Sí, debo confesar que no entiendo por qué se celebra a Gabriel García Márquez como el autor de esta novela fundacional de las letras latinoamericanas, cuya estatura de clásico universal la ha vuelto víctima de la peor de las suspicacias: la de que son muy pocos quienes en verdad la han leído, muy a pesar de que se le suele comparar nada menos que con El Ingenioso Hidalgo Don Quijote de La Mancha, otro libro que nadie lee.
El mismo GGM explica, en las últimas y arrebatadas páginas de la novela, que el autor de la historia es un gitano corpulento, con barba montaraz y manos de gorrión, que responde al mítico nombre de Melquiades, quien había redactado en venerable sánscrito la memoriosa saga de los Buendía, con cien años de anticipación, cifrando los versos pares con claves militares lacedemonias, es decir, espartanas.
Esta pregunta acerca de quién es el autor es un juego de espejos y espejismos del mismo Gabo, por supuesto, y yo he querido seguirlo, porque, como él también dijo, la literatura es el mejor juguete que se ha inventado para mamarle gallo a la gente. Ay, eso del autor es una galería lunada de reflejos: los autores de los libros somos todos en realidad, es la tradición oral, es el mester de juglaría.
La práctica de ese juego es un antiguo truco literario cuyos orígenes se pierden entre los ancestros de quienes soñaron Las mil y una noches.
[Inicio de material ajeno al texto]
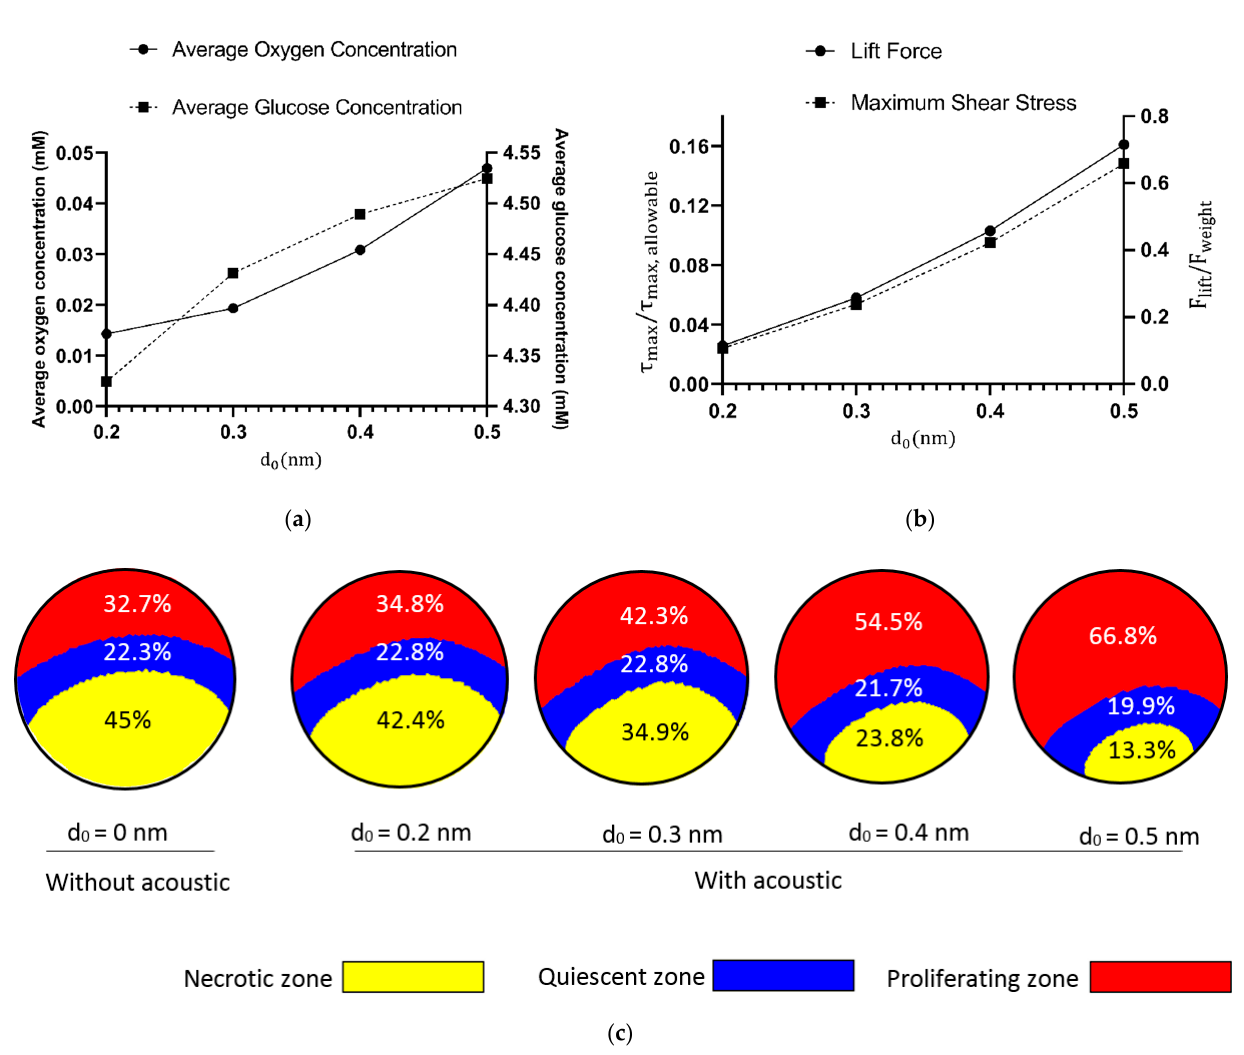
Figure 7. ( a ) Effect of d 0 on glucose and oxygen concentrations inside the spheroid. With an increase in the magnitude of d 0 , more oxygen and glucose will be found inside the cell aggregate, and the better cells in the inner side and the core will be nourished. ( b ) While increasing d 0 is beneficial due to enhancement of oxygen and glucose concentrations, it is not also causing any side effects such as high magnitudes of fluid shear stresses or lift forces. Here, τ max represents the maximum value of shear stress which is exerted to the peripheral boundary of the spheroid. ( c ) Graphical illustration of oxygen’s proliferation zone after applying the acoustic field. Before applying acoustic to the microchip, the proliferation zone had only a 32.7% share of the spheroid. With the acoustic field, this share is increased to 66.8%.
Pero, en el caso de Gabriel García Márquez, tiene un ilustrísimo predecesor, a quien el cataquero señaló siempre como su más alto punto de referencia literaria, y no estoy hablando de William Faulkner, sino de Miguel de Cervantes Saavedra, santo patrono de todos los novelistas de occidente, e incluso de oriente.
En 1605, hace cuatrocientos nueve años, cuando se publica la primera parte de El Quijote, Cervantes, el capítulo IX, donde el escritor declara que es aficionado a leer hasta los papeles rotos de las calles, nos cuenta así mismo que, hallándose un en una librería de Toledo, observa cómo un muchacho llega a vender unos manuscritos de arábigos signos. La historia que allí se cuenta es nada menos que la de Don Quijote de La Mancha. Su autor, Cide Hamete Benengeli, que traduce algo así como “El Señor Jamete de La Berenjena”.
García Márquez, como todos los auténticos escritores, no vino de la nada. Se inscribió soberanamente, y con derecho propio, en una tradición que el escritor checoeslovaco Milan Kundera ha llamado, no sin reverencial admiración, “la desprestigiada herencia de Cervantes”.
Esa herencia, esa tradición se inicia una mañana de julio, hace cuatro siglos, cuando Alonso Quijano “El Bueno”, a quien la mucha lectura de las novelas de caballería ha llevado a que se le “seque el celebro”, en palabras de Cervantes, o del señor Jamete, según se prefiera, decide convertirse en caballero andante para “desfacer tuertos” y socorrer a damas en apuros.
Esa tradición, que es la del rescate estético de los valores más altos de nuestra humanidad, la heredó con honores aquel Gabriel que soñó con Melquíades desde niño, cuando escuchaba las historias de su abuelo, y anhelaba que las estirpes condenadas a cien años de soledad volvieran a tener, por fin, una segunda oportunidad sobre la Tierra.